Suzanne Langridge came to Stanford in 2012 as a Postdoctoral Scholar with the Natural Capital Project and the Center for Ocean Solutions. The Natural Capital Project is a collaborative project of Stanford University, World Wildlife Fund, The Nature Conservancy and University of Minnesota with the goal of developing tools to integrate natural capital values into major resource policies and decisions. The Center for Ocean Solutions is a collaboration of Stanford University and the Monterey Bay Aquarium Research Institute and works to solve major problems facing coasts and oceans and prepares leaders to take on these challenges.

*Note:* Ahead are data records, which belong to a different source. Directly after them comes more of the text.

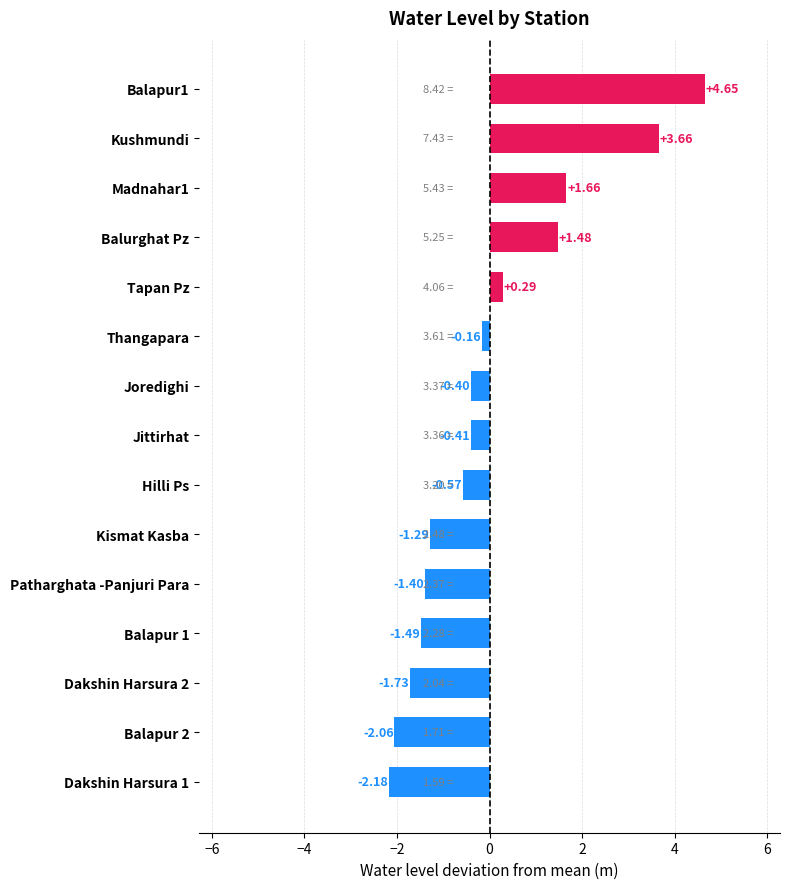

What is the difference between the maximum and second lowest values?

6.7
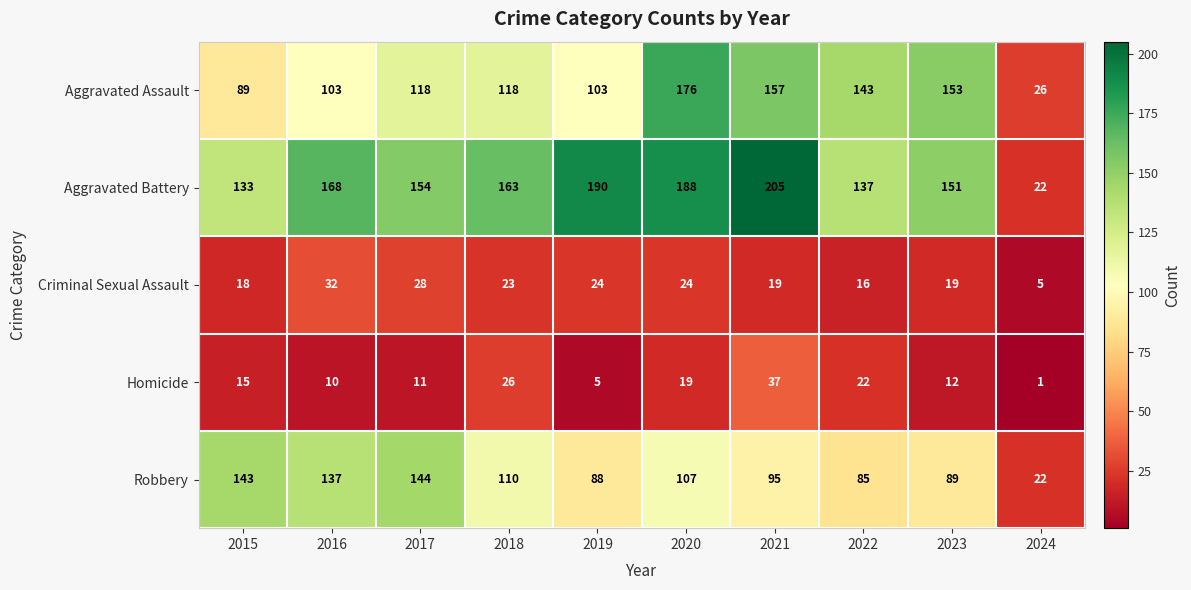

The value of Aggravated Assault at 2023 is 153. True or false?

True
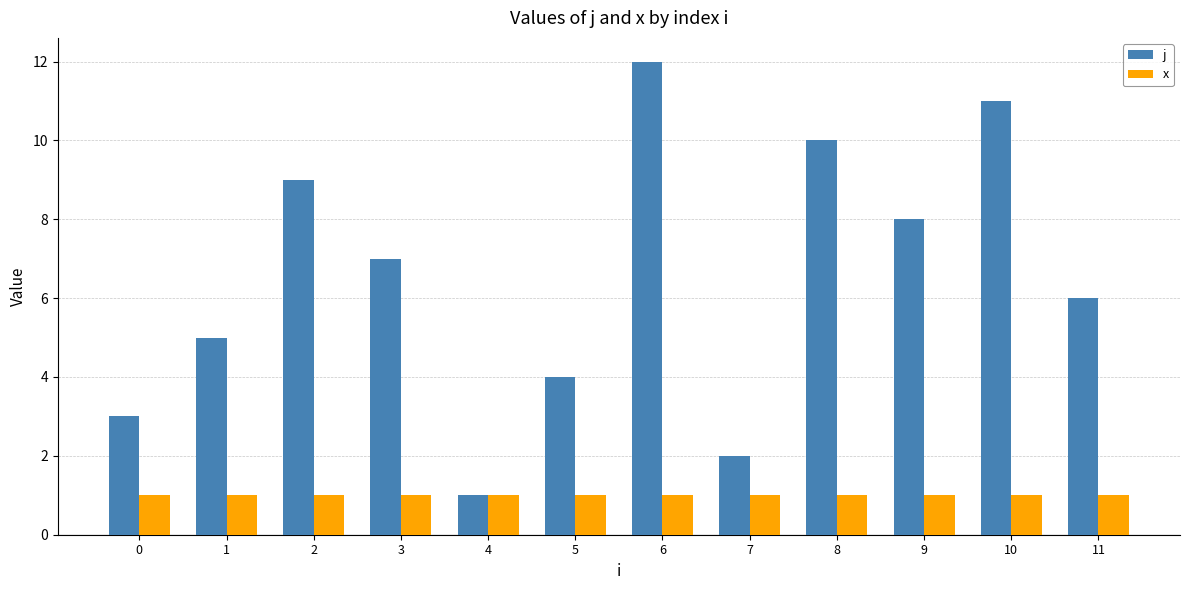

Which series has the largest total across all categories?

j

Suzanne’s research aims to determine the best methods for incorporating natural capital, the benefits that people gain from nature such as coastal protection and recreational value, into climate adaptation strategies. Her research incorporates ecological and economic principles and models, spatial analysis, and communication and visualization of information for local, regional, and state decision-makers and stakeholders to achieve the best climate adaptation and mitigation solutions.

Suzanne is passionate about connecting science and policy in order to create more resilient communities locally and globally and has engaged in leadership roles in order to support this goal.  As a lecturer at University of California Santa Cruz for three years, she developed and led courses for advanced undergraduate students that included animal ecology and conservation, ecosystem restoration science and policy, and insect ecology. Suzanne also founded Comercio Justo at the University of California Santa Cruz, which successfully transitioned the University to coffee and food purchasing practices that support people and the environment. She received the UCSC David Gaines Award in 2006, given for research that makes a significant contribution to the solution of an environmental problem.

She has traveled throughout the globe to conduct research on environmental issues including extended stays in Mexico, Central America, Kenya and Australia. While in Kenya, she climbed Mt. Kenya, the second highest mountain in Africa at 17,0000 feet, barely avoiding elephant trampling along the way.  She is also an avid Congolese and Haitian dancer and enjoys playing traditional fiddle music.